* **Your objective**
Convert the lines below into a numbered list, leaving out any blank lines.

——————————

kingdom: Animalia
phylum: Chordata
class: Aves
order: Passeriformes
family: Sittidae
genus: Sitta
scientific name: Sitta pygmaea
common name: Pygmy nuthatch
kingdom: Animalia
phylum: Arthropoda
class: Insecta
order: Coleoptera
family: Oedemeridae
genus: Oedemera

——————————

* **Problem solution**
1. kingdom: Animalia
2. phylum: Chordata
3. class: Aves
4. order: Passeriformes
5. family: Sittidae
6. genus: Sitta
7. scientific name: Sitta pygmaea
8. common name: Pygmy nuthatch
9. kingdom: Animalia
10. phylum: Arthropoda
11. class: Insecta
12. order: Coleoptera
13. family: Oedemeridae
14. genus: Oedemera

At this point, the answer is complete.